* [Problem statement] Reproduce verbatim the text that accompanies each of the items below, leaving out the pictures.

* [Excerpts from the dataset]
--
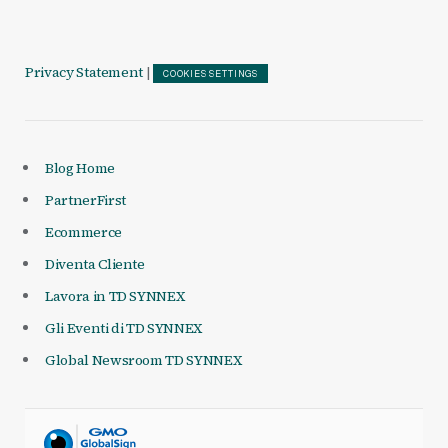
Privacy Statement
|
COOKIES SETTINGS
Blog Home
PartnerFirst
Ecommerce
Diventa Cliente
Lavora in TD SYNNEX
Gli Eventi di TD SYNNEX
Global Newsroom TD SYNNEX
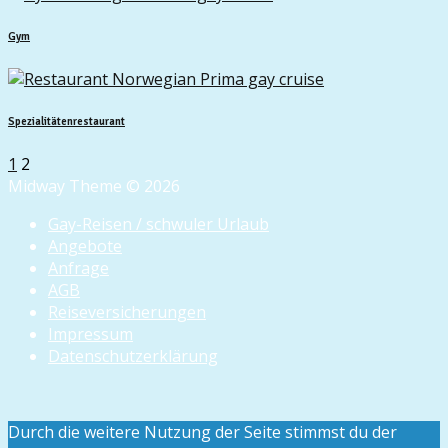
Gym
Spezialitätenrestaurant
1
2
Midway Theme © 2026
Gay-Reisen / schwuler Urlaub
Angebote
Anfrage
AGB
Reiseversicherungen
Impressum
Datenschutzerklärung
Durch die weitere Nutzung der Seite stimmst du der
--
* [Task solution]
Privacy Statement
|
COOKIES SETTINGS
Blog Home
PartnerFirst
Ecommerce
Diventa Cliente
Lavora in TD SYNNEX
Gli Eventi di TD SYNNEX
Global Newsroom TD SYNNEX
Gym
Spezialitätenrestaurant
1
2
Midway Theme © 2026
Gay-Reisen / schwuler Urlaub
Angebote
Anfrage
AGB
Reiseversicherungen
Impressum
Datenschutzerklärung
Durch die weitere Nutzung der Seite stimmst du der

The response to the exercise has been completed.